What to do:
Your reply should consist of the entries, copied exactly and stripped of images.

Exercise data:
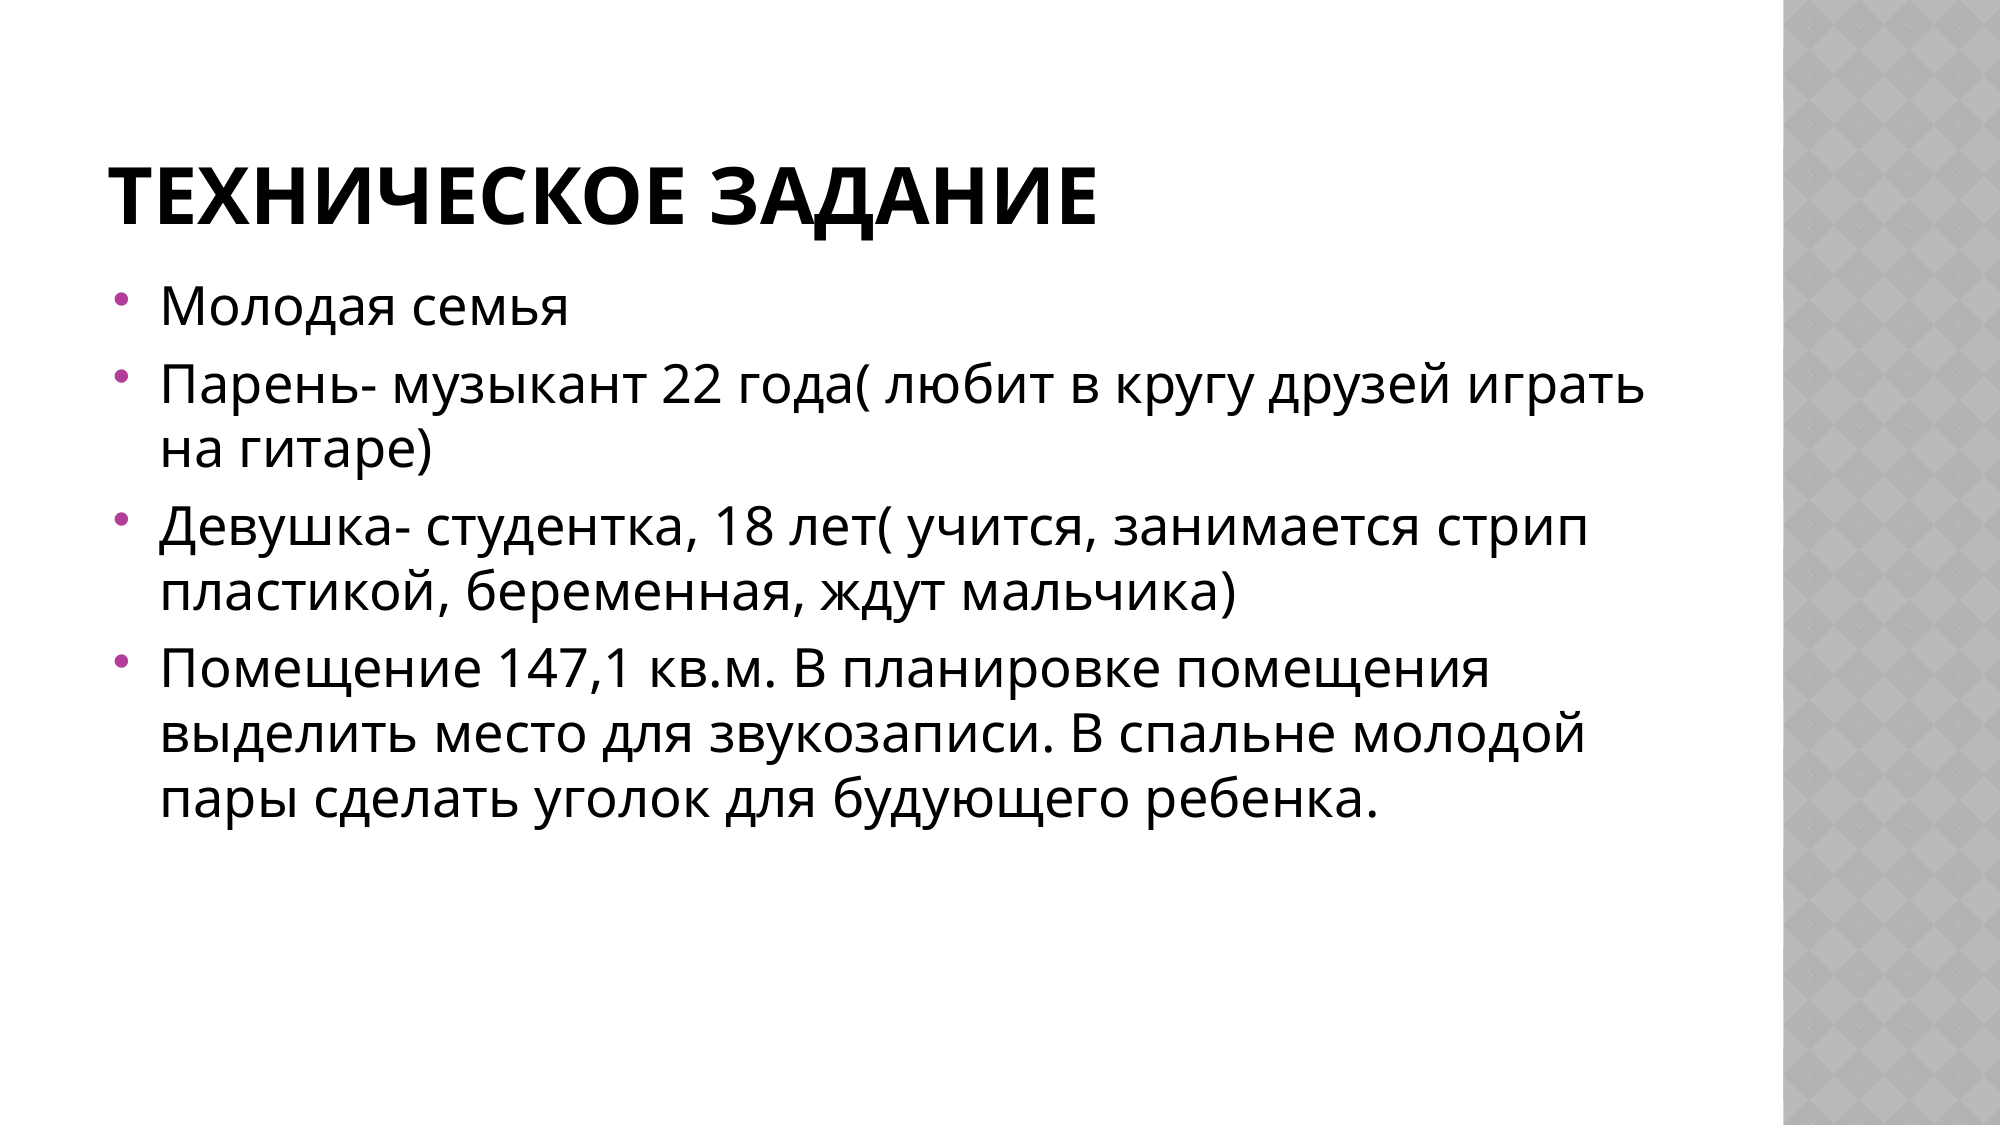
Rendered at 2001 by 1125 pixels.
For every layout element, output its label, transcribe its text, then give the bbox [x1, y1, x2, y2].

title Техническое задание [99, 52, 1684, 240]
list Молодая семья Парень- музыкант 22 года( любит в кругу друзей играть на гитаре) Девушка- студентка, 18 лет( учится, занимается стрип пластикой, беременная, ждут мальчика) Помещение 147,1 кв.м. В планировке помещения выделить место для звукозаписи. В спальне молодой пары сделать уголок для будующего ребенка. [99, 264, 1684, 1059]
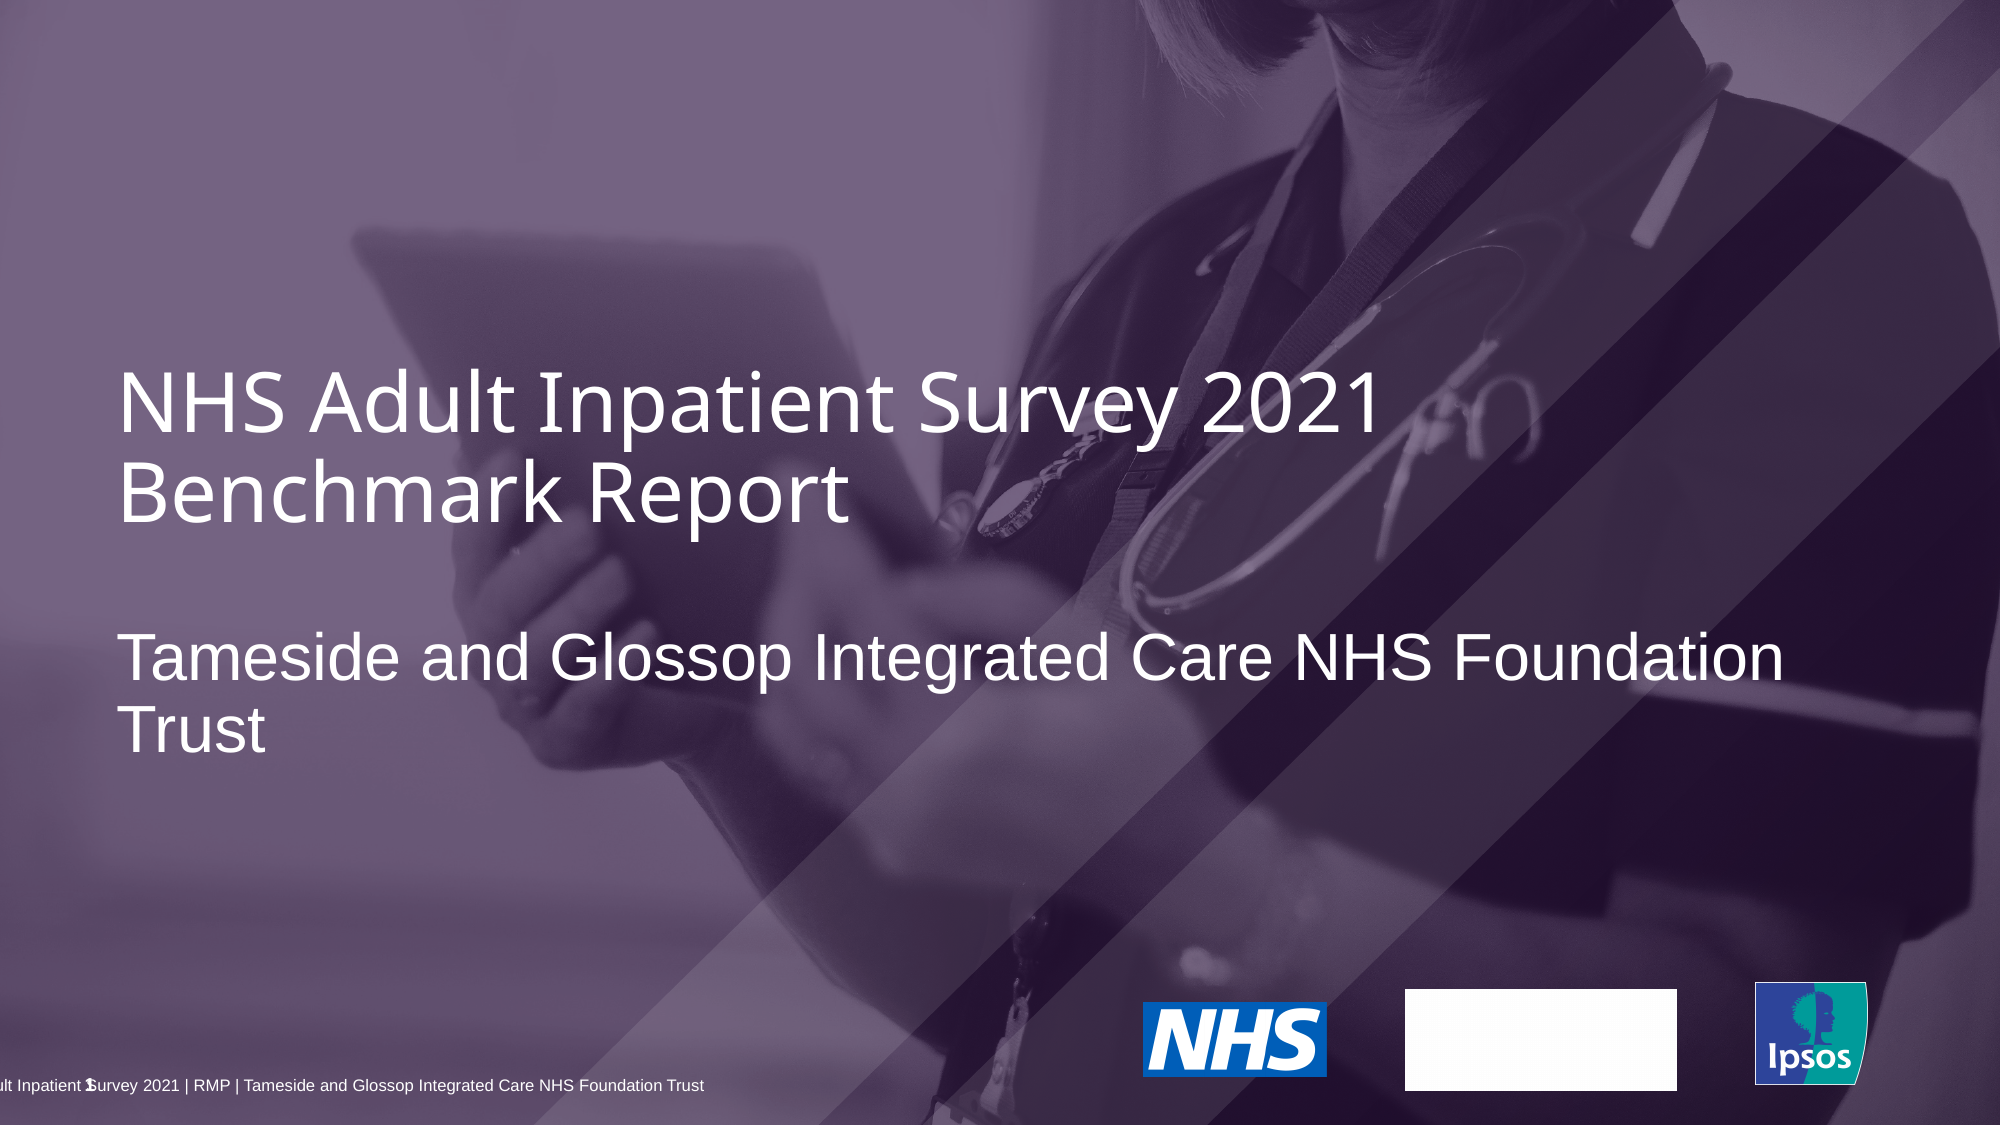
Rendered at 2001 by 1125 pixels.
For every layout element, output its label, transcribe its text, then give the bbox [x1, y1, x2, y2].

picture [1755, 982, 1868, 1085]
text_box NHS Adult Inpatient Survey 2021 Benchmark Report [116, 361, 1802, 542]
text_box 1 [84, 1065, 122, 1125]
picture [1143, 1002, 1327, 1077]
title Tameside and Glossop Integrated Care NHS Foundation Trust [116, 622, 1860, 696]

Output of the task:
Rendered at 2001 by 1125 pixels.
For every layout element, output its label, transcribe its text, then give the bbox [x1, y1, x2, y2].

title Техническое задание [99, 52, 1684, 240]
list Молодая семья Парень- музыкант 22 года( любит в кругу друзей играть на гитаре) Девушка- студентка, 18 лет( учится, занимается стрип пластикой, беременная, ждут мальчика) Помещение 147,1 кв.м. В планировке помещения выделить место для звукозаписи. В спальне молодой пары сделать уголок для будующего ребенка. [99, 264, 1684, 1059]
Rendered at 2001 by 1125 pixels.
For every layout element, output its label, transcribe its text, then give the bbox [x1, y1, x2, y2].

picture [1755, 982, 1868, 1085]
text_box NHS Adult Inpatient Survey 2021 Benchmark Report [116, 361, 1802, 542]
text_box 1 [84, 1065, 122, 1125]
picture [1143, 1002, 1327, 1077]
title Tameside and Glossop Integrated Care NHS Foundation Trust [116, 622, 1860, 696]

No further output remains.